Estelle Kessler Yarinsky works out of a studio at Delmar’s Four Corners. Colorful pieces of cloth cover the shelves; labeled bins are on the floor and on the wall, there’s a work-in-progress, its key elements hidden by pinned-on bits of what else? fabric.
Twenty of her large fabric wall hangings are currently on display at the Albany Institute of History and Art, in an exhibit titled `Fabrica: Fiber Constructs by Estelle Kessler Yarinsky.`
`They’re portraits of little-known women who did well-known things,` Kessler Yarinsky said. `They’re very large pieces that I worked on for 12 years. I think of this project as rescuing exceptional people from anonymity.`
Some of the women depicted are Emily Warren Roebling, wife of the chief engineer of the Brooklyn Bridge. After her husband became ill, Roebling, who had been schooled in science and math, tucked the plans under her arm and oversaw the completion of the project. Rosalind Franklin, instrumental in the discovery of DNA, and the now well-know Zora Neale Hurston are some of the other women.
Kessler Yarinsky’s work involves as much research as art work. She learned about most of her subjects in her daily life ` at the library, on the radio, at museums ` and does some reading and research about them.
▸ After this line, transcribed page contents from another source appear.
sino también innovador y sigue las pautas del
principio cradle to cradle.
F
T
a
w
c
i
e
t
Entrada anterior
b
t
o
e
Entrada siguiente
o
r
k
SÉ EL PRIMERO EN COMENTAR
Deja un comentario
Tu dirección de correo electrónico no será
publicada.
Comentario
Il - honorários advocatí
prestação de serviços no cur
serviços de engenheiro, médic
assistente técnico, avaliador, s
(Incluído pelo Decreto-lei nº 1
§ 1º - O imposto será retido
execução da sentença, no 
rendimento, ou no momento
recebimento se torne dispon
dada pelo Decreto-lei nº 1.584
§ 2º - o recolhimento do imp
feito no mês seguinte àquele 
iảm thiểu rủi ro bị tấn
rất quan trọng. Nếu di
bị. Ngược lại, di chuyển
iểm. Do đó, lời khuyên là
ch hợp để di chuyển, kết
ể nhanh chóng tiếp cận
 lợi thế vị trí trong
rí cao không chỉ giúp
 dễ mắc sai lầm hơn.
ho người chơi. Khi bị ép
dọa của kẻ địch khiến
`I have to decide that it’s a person I’d like to live with for a long time,` she said. `I do library research; I contact biographers.`
Kessler Yarinsky, 75, starts sketches, does a fabric sketch, and eventually makes a full-sized sketch before completing works that are as large as 45` wide and 80` long.
The fabric portraits began with some of the women in Kessler Yarinsky’s family.
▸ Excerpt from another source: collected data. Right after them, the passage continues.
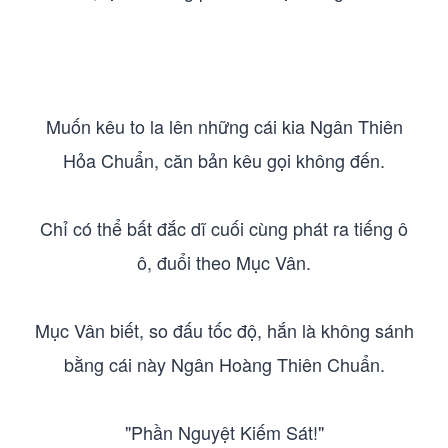
Muốn kêu to la lên những cái kia Ngân Thiên
Hỏa Chuẩn, căn bản kêu gọi không đến.
Chỉ có thể bất đắc dĩ cuối cùng phát ra tiếng ô
ô, đuổi theo Mục Vân.
Mục Vân biết, so đấu tốc độ, hắn là không sánh
bằng cái này Ngân Hoàng Thiên Chuẩn.
"Phần Nguyệt Kiếm Sát!"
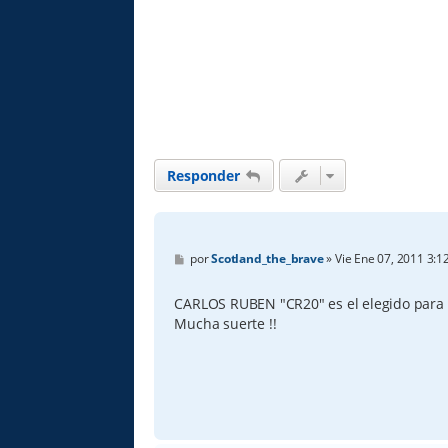
Responder
M
por
Scotland_the_brave
»
Vie Ene 07, 2011 3:1
e
n
s
CARLOS RUBEN "CR20" es el elegido para 
a
Mucha suerte !!
j
e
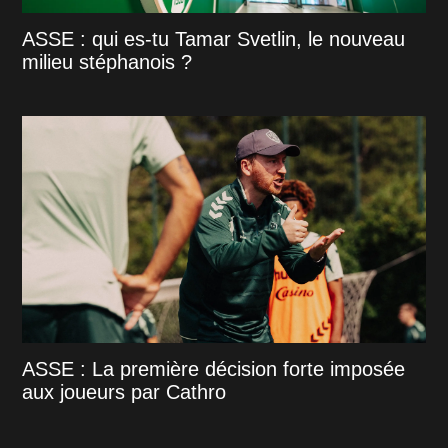
ASSE : qui es-tu Tamar Svetlin, le nouveau
milieu stéphanois ?
ASSE : La première décision forte imposée
aux joueurs par Cathro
`I started with my mother and her four sisters,` Kessler Yarinsky said. `They were first-generation Americans, and their parents could send the boys to college, but not the women. Still, they accomplished so much.`
One of our favorite fall places
A second exhibit is also on display now at the Institute, and while it’s not by a local artist, it’s about a local place now at its most beautiful.
`Indian Ladder, A Lyric Journey: Photographs by John Yang` showcases photographs that New York City-based Yang has taken of the Indian Ladder trail at the John Boyd Thacher State Park in the course of six years.
The 38 photos were taken by a view camera, which takes 11-by-14 inch photos.
`It’s an old-fashioned camera,` Yang, who’s 74, said. `It has a hood, a bellows, and brown glass. You see the image upside down. The large camera enables you to compose the picture very carefully and see the picture you’re taking.`
Yang makes a contact print from the full-size film.
`I got a lot of queries along the trail about why I didn’t use a smaller camera and make enlargements,` Yang said. `A contact print contains clarity and detail you can’t get with an enlargement.`
How did a New York City boy end up shooting photographs of Thacher Park? By reading a guide book by Bradford VanDiver, a geologist.
`The whole field of geology is quite fascinating,` Yang said. ` I found a reference to Thacher State Park and was Mine Lot Falls.`
The notion of 1000-foot cliffs caught Yang’s fancy, and he made repeated trips to the area to take pictures between 2001 and 2006.
`A place has to touch you,` he said. `You have to go to it, then go back and then go back again. You see more, and you get some good pictures. Stick around and continue to photograph and good pictures will come again.`
Yang’s exhibit will be accompanied by `The Helderberg Escarpment: A History of Tourism and Science,` which will showcase paintings, prints, postcards and geological samples.
`Fabrica: Fiber Constructs by Estelle Kessler Yarinsky` and `Indian Ladder: A Lyric Journey: Photographs by John Yang` will run until the end of the year.
The Albany Institute of History and Art is located at 125 Washington Ave. in Albany. Admission is $8 for adults; $6 for seniors and students; $4 for children 6 to 12 years old; and free for children under 5.